The author continues with, “Be angry but do not sin; do not let the sun go down on your anger, and do not make room for the devil.” Anger is a natural and healthy emotion. To be in conflict is natural and can be done in a healthy manner. Therefore, be angry. Anger is not a sin. Anger becomes a problem when we let it fester, when we let the sun go down on our anger, and when we make room for the devil, when we make room for thoughts that turn to harm of oneself or others.
For those of us watching Messiah on Netflix, in the first episode, El Masih is talking to someone who is interrogating him. El Masih can tell this man is angry and he says to him, “You were your hate like a prize; it is a weight around your neck.” Wise words. Anger, like hate, is heavy; it weighs us down. We need to express it and then we need to let it go.
Anger in our culture is not encouraged. We are encouraged to try and understand the others’ viewpoint, to forgive, and to move on. A healthy relationship though is one where you can express your feelings, express your hurt, your frustration without being told to just relax or calm down or get control of yourself. The next step would then be to talk it through. Talking it through doesn’t mean you will suddenly agree or that your hurt and frustration will magically disappear, but you’ve at least expressed your feelings, the other person knows how you feel, and you can hopefully walk away with some respect for each other.
In the story in our bible, we know that the men in Tamar’s life handled her situation badly. Her brother told her to be quiet about it, which we know now is the worst advice to give to someone who has been sexually assaulted, and then he also remains silent. And their father ignores the whole situation.
In the story of Little Women, Jo has a temper. She explodes and then holds onto that anger. Jo put her sister’s life in jeopardy and learned the hard way that she needs to work on letting go of her anger.
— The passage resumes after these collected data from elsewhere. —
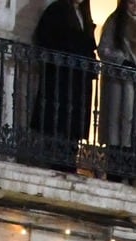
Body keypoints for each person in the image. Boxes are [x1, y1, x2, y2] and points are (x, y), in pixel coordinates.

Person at [30, 0, 98, 169]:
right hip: (61, 80)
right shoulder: (56, 10)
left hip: (78, 83)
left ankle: (69, 162)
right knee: (57, 125)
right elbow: (45, 40)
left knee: (73, 128)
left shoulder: (85, 17)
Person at [98, 0, 136, 170]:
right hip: (119, 82)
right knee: (117, 126)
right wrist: (122, 61)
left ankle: (131, 171)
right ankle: (115, 168)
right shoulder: (114, 22)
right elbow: (104, 48)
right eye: (132, 2)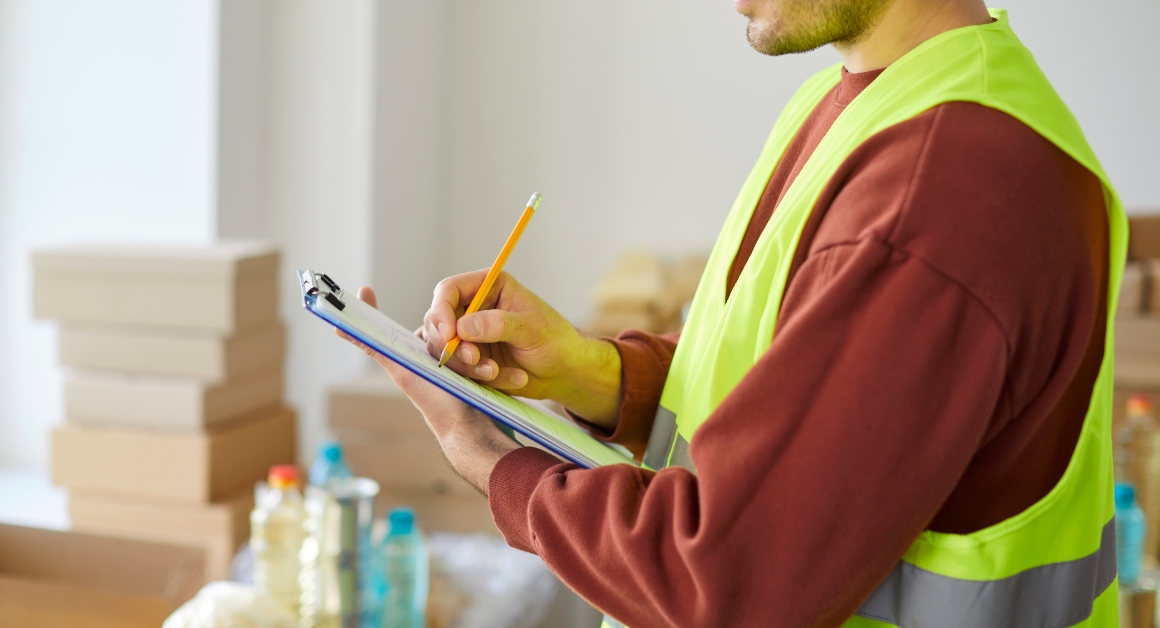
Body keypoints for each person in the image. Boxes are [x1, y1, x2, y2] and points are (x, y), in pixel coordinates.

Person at [342, 0, 1126, 625]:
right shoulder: (858, 101)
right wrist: (592, 372)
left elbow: (726, 581)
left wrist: (485, 453)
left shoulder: (944, 184)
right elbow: (767, 373)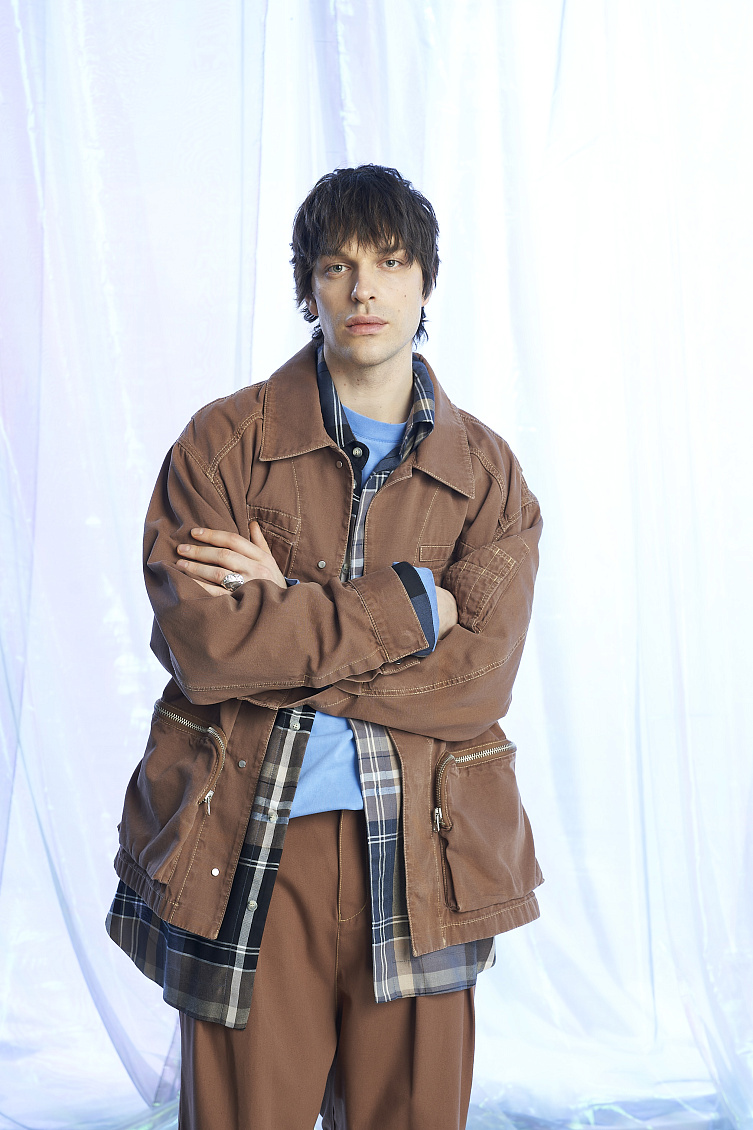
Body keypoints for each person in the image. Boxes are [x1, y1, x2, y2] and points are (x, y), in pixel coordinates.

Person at [107, 164, 543, 1130]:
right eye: (337, 266)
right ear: (307, 286)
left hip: (427, 852)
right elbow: (207, 652)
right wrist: (409, 611)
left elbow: (478, 683)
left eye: (390, 263)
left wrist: (288, 621)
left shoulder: (487, 475)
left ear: (426, 280)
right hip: (249, 842)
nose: (363, 290)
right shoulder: (222, 446)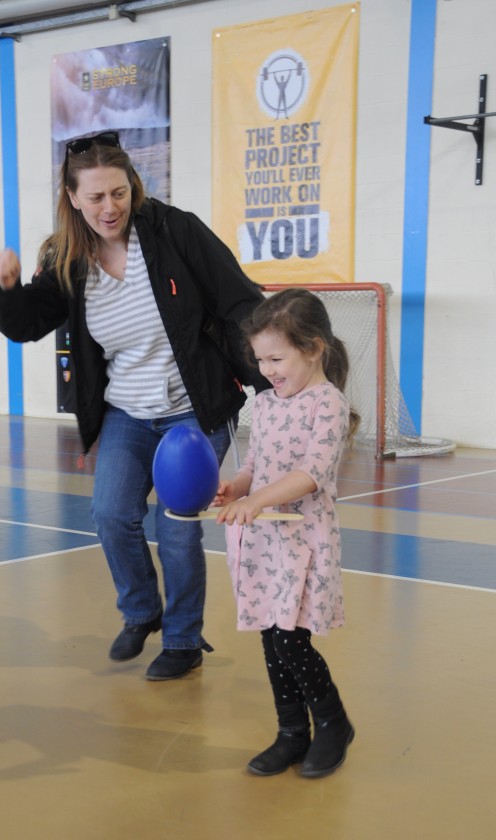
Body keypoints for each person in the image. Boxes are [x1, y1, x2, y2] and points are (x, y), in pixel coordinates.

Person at [0, 130, 267, 681]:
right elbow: (26, 324)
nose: (109, 207)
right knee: (111, 514)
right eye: (95, 197)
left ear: (132, 187)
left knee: (179, 525)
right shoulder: (67, 258)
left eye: (118, 193)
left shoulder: (174, 231)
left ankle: (184, 641)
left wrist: (271, 379)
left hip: (194, 409)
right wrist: (7, 288)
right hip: (127, 412)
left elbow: (239, 300)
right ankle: (142, 611)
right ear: (72, 198)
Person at [212, 288, 359, 778]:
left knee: (292, 641)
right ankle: (292, 733)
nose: (268, 369)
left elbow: (313, 472)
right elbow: (256, 462)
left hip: (303, 539)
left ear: (313, 348)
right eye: (261, 360)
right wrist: (237, 486)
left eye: (277, 358)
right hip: (264, 542)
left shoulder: (328, 403)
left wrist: (257, 500)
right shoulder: (268, 404)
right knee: (271, 640)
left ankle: (333, 723)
Don’t let the sun go down on your anger. It’s not that easy. I wonder though if we were encouraged to express our anger, from the time we are toddlers, how much easier it would be to express it now and let it go. I saw a video recently where a father is sitting next to his toddler as the toddler screams and rages, and cries, and vents all the anger and frustration that is in that little body. The video actually goes on for a quite a while. But the whole time, the father just sits and waits. Eventually the child turns towards the father and just falls into his arms. The child weeps some more, rants a bit more, but eventually just falls exhausted into the arms of his father. The father then just holds his child. He expresses his love for that child, says a few words of comfort, but mostly just wraps his arms around that child.
May you be listened to and felt heard in your anger. May you never feel alone in your hurt. May you be offered words of comfort and signs of compassion during that vulnerable time when you have expressed your feelings. Afterwards, may you be held, wrapped in loving arms, kissed and hugged and cuddled. Even as adults, we sometimes just need a big hug. We sometimes just need that affirmation that we are loved and that we are worthy of love.
We are a part of a faith tradition that tells us that when this world was created, God proclaimed it all as very good. Every molecule, every particle in this universe is a part of the grand cosmos, which is all imprinted with the love of our Creator, and that includes us. That includes you. You are loved, and you can actually feel those arms wrapped around you, the arms of the universe, the cosmos, God, Christ, however you want to name it. They are always there, always holding you, always with you, even when you’re really, really angry, loving you. Thanks be to God. Amen.